Arthur Phillip - The Hidden London Memorial.
One of the brass side plates shows five men raising the flag at Sydney on Wednesday 23 January 1788, the other shows the official occasion three days later when New South Wales was founded.

Arthur Phillip’s memorial was first unveiled in 1932 in St Mildred’s Church, Bread Street, just a few years before a German bomb fell during a raid in 1941, completely destroying the church. The memorial was re-erected shortly afterwards on a quiet corner of Watling Street, beneath the shadows of St Paul’s and more recently the new shopping centre development at New Change. Perhaps one of our least known naval heroes from British History, yet adored by many Australians’, giving them a Bank Holiday celebration, marking the anniversary of the first fleet’s arrival at Sydney Cove in January 1788.

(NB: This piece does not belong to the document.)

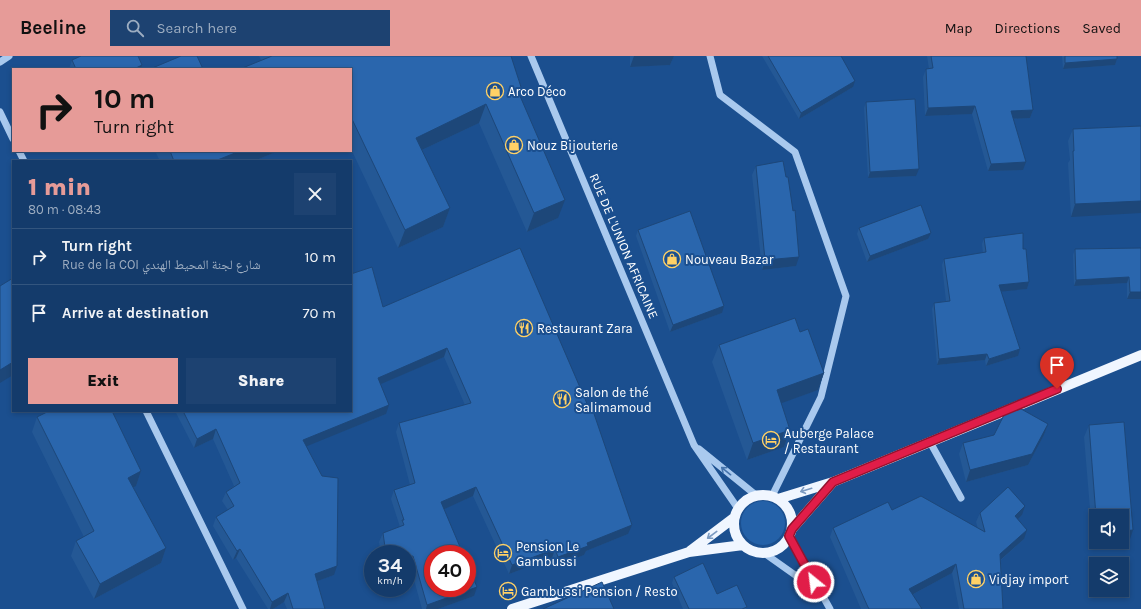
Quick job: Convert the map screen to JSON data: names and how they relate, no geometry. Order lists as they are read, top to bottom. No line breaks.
{"streets":{"street":["RUE DE L'UNION AFRICAINE"]},"places":{"shop":["Arco Déco","Nouz Bijouterie","Nouveau Bazar","Vidjay import"],"restaurant":["Restaurant Zara","Salon de thé Salimamoud"],"hotel":["Auberge Palace / Restaurant","Pension Le Gambussi","Gambussi Pension / Resto"]},"page":{"header":"Beeline","search":"Search here","nav":["Map","Directions","Saved"],"turn":["10 m","Turn right"],"heading":["1 min","80 m · 08:43"],"list":[{"name":"Turn right","note":"Rue de la COI شارع لجنة المحيط الهندي","value":"10 m"},{"name":"Arrive at destination","value":"70 m"}],"buttons":["Exit","Share"],"speed":"34 km/h","limit":"40"}}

Arthur Philip (known as “Captain” by Australians, although he became an Admiral and also the first Governor of New South Wales) was born on the 11 October 1738 in Bread Street, close to the notorious Newgate Prison. Having convicts around him seems to be his fate for he was to carry 1,373 of them, 15,000 nautical miles which were one of the greatest voyages ever made. The fact that those on board arrived safely, apart from 23 who died at sea – a remarkably low figure when taking into account the eight months journey by eleven ships at sea.

Even his death has become surrounded in mystery. In 1797 he retired to Bath, where he lived with his wife Isabella at 19 Bennett Street a splendid Georgian property in a sweeping crescent. In 1814 this 76-year-old man who three months earlier had been promoted in his retirement to Admiral of the blue, fell from his first-floor window and died! Some have suggested suicide or even murder; although it is more likely he suffered a stroke after many years of ill health.

Australians visiting England wishing to honour Arthur Phillip this monument would be a proud reminder of our unsung hero, who has not had his rightful praise from his own countrymen, where to this day he remains almost unknown. He never encouraged celebrity status which might have made him extravagantly famous like Nelson and other men of action. Instead, he is worshipped from afar, the founder of Sydney, New South Wales and the other branch of Newgate Prison.